Objectives: Pediatric functional constipation is common; effective, easily administered treatment options are limited. Lubiprostone is an oral chloride channel protein-2 activator that stimulates gastrointestinal fluid secretion, softens stools, and facilitates bowel movements (BMs). We evaluated the safety and effectiveness of lubiprostone in children and adolescents with functional constipation.
Methods: Patients ≥12 kg, 17 years or younger, and with <3 spontaneous BMs (SBMs; ie, BMs that did not occur within 24 hours of rescue medication use) per week were enrolled at 22 US general pediatric and pediatric gastroenterology centers (January 2007–October 2008). Patients received 4 weeks of open-label lubiprostone at doses of 12 μg once daily (QD), 12 μg twice daily (BID), or 24 μg BID based on age and weight. The primary endpoint was SBM frequency during week 1 versus baseline.

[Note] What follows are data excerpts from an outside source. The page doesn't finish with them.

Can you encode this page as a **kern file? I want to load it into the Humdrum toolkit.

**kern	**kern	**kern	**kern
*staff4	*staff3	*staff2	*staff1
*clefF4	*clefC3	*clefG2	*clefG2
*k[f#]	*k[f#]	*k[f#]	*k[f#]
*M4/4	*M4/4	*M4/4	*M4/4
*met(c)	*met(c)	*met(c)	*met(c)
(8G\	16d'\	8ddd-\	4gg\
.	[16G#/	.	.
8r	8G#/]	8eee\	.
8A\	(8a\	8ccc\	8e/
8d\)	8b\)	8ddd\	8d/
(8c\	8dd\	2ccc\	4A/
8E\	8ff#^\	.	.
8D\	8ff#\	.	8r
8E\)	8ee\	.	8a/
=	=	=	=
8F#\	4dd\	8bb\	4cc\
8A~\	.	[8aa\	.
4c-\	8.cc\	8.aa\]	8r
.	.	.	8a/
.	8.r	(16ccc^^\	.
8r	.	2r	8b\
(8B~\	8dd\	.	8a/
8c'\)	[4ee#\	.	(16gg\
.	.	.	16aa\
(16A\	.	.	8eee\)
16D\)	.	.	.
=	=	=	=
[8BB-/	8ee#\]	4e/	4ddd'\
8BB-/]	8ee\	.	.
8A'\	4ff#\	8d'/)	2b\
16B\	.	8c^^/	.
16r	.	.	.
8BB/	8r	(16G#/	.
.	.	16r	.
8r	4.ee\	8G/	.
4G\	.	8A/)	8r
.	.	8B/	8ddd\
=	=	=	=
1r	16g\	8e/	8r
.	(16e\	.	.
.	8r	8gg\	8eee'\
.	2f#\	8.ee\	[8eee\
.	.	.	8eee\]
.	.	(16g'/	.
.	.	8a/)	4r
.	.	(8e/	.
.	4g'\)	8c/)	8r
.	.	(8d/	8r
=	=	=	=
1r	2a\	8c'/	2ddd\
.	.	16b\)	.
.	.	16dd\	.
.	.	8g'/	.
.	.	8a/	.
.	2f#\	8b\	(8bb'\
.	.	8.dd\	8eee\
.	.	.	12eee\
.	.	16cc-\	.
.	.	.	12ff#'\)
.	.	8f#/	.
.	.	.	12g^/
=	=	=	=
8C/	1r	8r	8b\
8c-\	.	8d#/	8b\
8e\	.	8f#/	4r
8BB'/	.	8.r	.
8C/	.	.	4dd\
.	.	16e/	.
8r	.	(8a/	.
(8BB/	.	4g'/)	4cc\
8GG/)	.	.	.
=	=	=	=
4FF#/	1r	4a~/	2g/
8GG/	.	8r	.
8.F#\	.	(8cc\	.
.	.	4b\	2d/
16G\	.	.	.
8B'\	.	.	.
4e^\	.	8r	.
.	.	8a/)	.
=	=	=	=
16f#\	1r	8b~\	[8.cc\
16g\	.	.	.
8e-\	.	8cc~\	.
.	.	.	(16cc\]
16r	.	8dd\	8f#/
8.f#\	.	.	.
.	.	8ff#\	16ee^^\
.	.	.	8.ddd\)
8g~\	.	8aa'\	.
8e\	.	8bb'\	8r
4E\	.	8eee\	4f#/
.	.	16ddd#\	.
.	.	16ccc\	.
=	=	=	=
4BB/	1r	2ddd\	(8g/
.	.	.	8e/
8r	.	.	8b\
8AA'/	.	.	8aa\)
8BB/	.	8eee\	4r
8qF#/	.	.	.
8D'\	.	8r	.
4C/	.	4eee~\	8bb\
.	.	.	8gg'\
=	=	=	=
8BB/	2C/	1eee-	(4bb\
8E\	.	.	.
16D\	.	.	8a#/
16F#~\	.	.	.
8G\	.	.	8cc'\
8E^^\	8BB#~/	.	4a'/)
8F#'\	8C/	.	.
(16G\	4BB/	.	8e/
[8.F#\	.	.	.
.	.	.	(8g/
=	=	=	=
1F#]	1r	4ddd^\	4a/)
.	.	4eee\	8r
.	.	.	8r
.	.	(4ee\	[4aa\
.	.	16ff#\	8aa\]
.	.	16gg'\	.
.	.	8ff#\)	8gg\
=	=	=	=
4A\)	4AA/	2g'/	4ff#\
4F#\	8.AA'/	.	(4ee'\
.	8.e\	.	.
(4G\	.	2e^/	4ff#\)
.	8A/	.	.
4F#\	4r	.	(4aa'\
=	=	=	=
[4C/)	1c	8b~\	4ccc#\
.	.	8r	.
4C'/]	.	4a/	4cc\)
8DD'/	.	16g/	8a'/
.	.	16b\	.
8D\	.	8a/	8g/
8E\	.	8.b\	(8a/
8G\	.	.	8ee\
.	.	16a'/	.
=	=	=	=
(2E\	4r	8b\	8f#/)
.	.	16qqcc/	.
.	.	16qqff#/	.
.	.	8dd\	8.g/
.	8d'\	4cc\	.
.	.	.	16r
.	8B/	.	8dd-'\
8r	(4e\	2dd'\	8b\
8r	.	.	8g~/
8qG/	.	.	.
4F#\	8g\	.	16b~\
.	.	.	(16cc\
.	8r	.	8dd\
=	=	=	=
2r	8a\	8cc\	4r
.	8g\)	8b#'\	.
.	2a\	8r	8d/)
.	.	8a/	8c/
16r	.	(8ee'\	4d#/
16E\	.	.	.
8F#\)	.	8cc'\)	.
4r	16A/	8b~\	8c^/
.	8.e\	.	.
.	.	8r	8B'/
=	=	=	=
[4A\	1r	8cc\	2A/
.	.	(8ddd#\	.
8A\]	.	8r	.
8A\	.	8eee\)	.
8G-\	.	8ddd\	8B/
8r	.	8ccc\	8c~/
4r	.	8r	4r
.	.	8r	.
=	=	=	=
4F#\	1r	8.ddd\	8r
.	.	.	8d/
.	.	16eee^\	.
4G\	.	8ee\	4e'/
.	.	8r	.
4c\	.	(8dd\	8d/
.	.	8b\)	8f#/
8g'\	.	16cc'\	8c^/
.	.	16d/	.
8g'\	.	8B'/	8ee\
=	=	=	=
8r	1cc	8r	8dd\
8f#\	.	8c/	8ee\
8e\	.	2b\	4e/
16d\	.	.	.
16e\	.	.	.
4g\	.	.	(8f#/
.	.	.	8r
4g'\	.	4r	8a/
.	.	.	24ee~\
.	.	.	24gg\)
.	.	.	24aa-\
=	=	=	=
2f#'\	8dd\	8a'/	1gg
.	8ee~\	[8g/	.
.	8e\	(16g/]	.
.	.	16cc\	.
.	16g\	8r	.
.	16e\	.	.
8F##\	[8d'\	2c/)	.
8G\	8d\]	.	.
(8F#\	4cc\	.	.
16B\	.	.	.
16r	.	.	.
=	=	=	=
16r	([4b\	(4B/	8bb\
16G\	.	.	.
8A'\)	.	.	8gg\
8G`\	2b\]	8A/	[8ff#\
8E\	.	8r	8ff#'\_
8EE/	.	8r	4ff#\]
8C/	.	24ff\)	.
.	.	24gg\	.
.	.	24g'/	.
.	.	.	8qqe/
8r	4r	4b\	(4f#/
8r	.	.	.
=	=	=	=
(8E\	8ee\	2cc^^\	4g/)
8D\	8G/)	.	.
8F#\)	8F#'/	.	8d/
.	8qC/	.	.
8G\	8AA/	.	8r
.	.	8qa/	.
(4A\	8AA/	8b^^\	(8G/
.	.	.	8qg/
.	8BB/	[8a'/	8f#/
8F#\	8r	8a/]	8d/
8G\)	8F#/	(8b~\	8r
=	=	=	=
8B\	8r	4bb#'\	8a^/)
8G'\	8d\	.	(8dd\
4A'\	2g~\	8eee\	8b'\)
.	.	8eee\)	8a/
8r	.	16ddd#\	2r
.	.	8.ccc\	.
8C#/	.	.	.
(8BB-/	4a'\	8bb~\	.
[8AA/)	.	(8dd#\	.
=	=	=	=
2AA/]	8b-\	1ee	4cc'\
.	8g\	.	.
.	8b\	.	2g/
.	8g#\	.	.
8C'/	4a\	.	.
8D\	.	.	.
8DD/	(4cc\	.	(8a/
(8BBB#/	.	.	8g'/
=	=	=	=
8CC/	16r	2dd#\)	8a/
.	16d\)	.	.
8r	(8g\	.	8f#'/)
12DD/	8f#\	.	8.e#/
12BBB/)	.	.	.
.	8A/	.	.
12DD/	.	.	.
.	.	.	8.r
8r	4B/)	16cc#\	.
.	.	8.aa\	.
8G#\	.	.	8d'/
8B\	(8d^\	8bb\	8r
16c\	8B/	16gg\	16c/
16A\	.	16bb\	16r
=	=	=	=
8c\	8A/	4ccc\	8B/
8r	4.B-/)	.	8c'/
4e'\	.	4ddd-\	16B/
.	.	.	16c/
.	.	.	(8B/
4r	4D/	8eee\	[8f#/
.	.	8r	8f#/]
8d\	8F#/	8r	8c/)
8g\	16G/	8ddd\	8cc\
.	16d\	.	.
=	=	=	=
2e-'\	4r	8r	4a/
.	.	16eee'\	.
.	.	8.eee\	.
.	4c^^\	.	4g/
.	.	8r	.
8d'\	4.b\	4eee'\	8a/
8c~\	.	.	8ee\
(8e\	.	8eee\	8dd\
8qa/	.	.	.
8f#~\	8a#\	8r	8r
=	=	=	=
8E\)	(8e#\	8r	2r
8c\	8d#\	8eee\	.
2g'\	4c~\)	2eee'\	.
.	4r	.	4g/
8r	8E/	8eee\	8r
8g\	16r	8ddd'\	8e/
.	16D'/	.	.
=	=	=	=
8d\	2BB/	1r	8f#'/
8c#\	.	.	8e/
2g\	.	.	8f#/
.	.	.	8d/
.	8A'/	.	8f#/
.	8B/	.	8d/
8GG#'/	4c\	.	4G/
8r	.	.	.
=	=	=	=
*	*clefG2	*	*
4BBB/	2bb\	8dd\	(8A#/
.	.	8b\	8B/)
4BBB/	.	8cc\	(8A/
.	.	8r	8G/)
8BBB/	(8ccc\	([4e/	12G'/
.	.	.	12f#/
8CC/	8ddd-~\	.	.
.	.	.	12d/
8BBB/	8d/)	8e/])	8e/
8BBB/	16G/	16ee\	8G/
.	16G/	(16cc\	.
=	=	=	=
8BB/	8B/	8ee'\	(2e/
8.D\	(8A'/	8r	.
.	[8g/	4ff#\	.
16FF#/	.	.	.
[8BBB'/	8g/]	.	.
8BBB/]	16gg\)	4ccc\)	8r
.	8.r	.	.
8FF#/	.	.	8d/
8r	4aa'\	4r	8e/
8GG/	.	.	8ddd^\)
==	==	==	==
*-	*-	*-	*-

Results: Of 127 enrolled patients, 124 were treated and analyzed (12 μg QD, n = 27; 12 μg BID, n = 65; 24 μg BID, n = 32), and 109 completed the study. The mean age of treated patients was 10.2 years (range 3−17 years); 65 were boys. Mean SBM frequency significantly increased compared with baseline at week 1 (3.1 vs 1.5 SBMs/week, P < 0.0001). SBM frequency was improved significantly from baseline overall (P < 0.0001) and for individual dose groups (P ≤ 0.0062) during weeks 2, 3, and 4. Common (≥5%) adverse events included nausea (18.5%), vomiting (12.1%), diarrhea (8.1%), abdominal pain (7.3%), and headache (5.6%). Two patients experienced serious adverse events (unrelated abdominal pain; unrelated sickle cell crisis).
Conclusions: Lubiprostone was efficacious and well tolerated in children and adolescents with functional constipation.